Heute ist Russland unter Putin so autoritär, wie es selbst die Sowjetunion nicht immer war. Kritik lässt der Kreml im Keim ersticken, Demonstrationen sind meist verboten, Andersdenkende werden verhaftet. Mit Einschränkungen der Versammlungsfreiheit, Gesetzen gegen Homosexualität und der Ausweisung ausländischer Organisationen als „Spione“ distanziert sich die russische Elite von bürgerlichen Freiheiten und politischen Rechten, die immer noch in der Verfassung stehen. Wem dieses Klima der Unfreiheit nicht passt, der wandert aus – oft nach London, Berlin, San Francisco und Hongkong. Wachsamen Beobachtern fällt bei jeder Auslandsreise auf, wie viele Russen ihrer Heimat den Rücken gekehrt haben. Das war mal die neue Elite.
Die Abkehr vom Westen funktioniert, da die Staatsmedien mit verblüffendem Erfolg neue Feindbilder schaffen. Demnach marodieren in der Ukraine Faschisten auf Befehl der USA, die EU errichtet Konzentrationslager für russische Gefangene. „Es wird einem übel, wenn man in russische Nachrichten zappt“, sagt ein deutscher Manager. Dass die Proteste auf dem Maidan zu Beginn weder proeuropäisch noch antirussisch waren, sondern sich ähnlich wie in Moskau gegen die Arroganz der Elite richteten, ignorieren Putins Mediensoldaten. Ebenso wie die „kontrollierte Destabilisierung“, wie man in Moskau die Einflussnahme auf die Ukraine bezeichnet.
Wenn der Westen zum Feind wird, drohen auch Geschäftsleuten ungemütliche Zeiten. Kremlnahe Politiker denken laut über Gegensanktionen nach, nachdem der Westen einzelnen Ober-Russen Konten gesperrt hat und ihnen die Einreise verweigert. Die russischen Ideen reichen von der Zwangsschließung von McDonald’s-Filialen bis hin zur Konfiszierung von Vermögenswerten ausländischer Investoren. Die Staatsduma arbeitet an einem Gesetz, das dies möglich macht.

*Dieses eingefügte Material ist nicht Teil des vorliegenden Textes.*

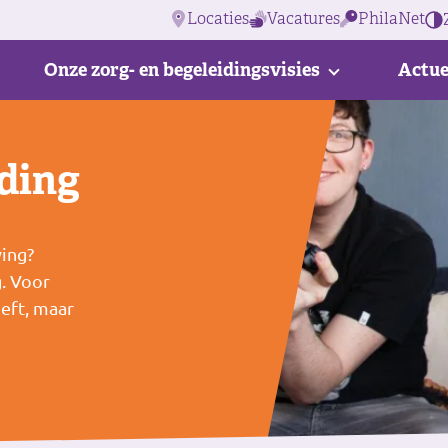
Locaties
Vacatures
PhilaNet
Onze zorg- en begeleidingsvisies
Actue
ding
ving?
. Voor
eeft, maar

Heiliger Krieg gegen Liberale
Liberale haben es schwer in solchen Tagen. Zwar halten sich einige Leichtgewichte dieses früher mächtigen Flügels an den Spitzen von Notenbank und Finanzministerium. Einfluss auf Putin haben dagegen radikale Wirrköpfe, die dem Land eine nationalistisch-konservative Ideologie verpassen wollen. Talkmaster Dmitri Kisseljow hetzt im Fernsehen gegen den Westen, der Politologe Alexander Dugin propagiert einen „heiligen Krieg“ gegen den Liberalismus im verweichlichten Westen.
Sergej Glasjew, der Putin in Wirtschaftsfragen berät, forciert die Zuwendung Russlands hin zu China und träumt den Traum der Eurasischen Union. Das nationalistische Getrommel ist freilich auch Ausdruck einer tiefen Enttäuschung über den Westen. Auf Putins Idee der Freihandelszone von Wladiwostok bis Lissabon ging in der EU niemand ein, in der EU-Nachbarschaftspolitik gegenüber der Ukraine fühlt sich Russland übergangen.
Ökonomisch besonders fatal ist die Monostrukturierung der Wirtschaft. Eigentlich wollte Putin sein Land unabhängiger machen von Öl- und Gasexporten. Man müsse sich auf High Tech konzentrieren, um künftig Wohlstand zu garantieren, schrieb er im Januar 2012. Seither aber ist der Anteil der Rohstoffeinnahmen am Staatshaushalt und an den Exporten weiter gestiegen. Und die jüngst mit China geschlossenen Öl- und Gaslieferverträge dürften Russland weiter in Richtung Petrostaat treiben.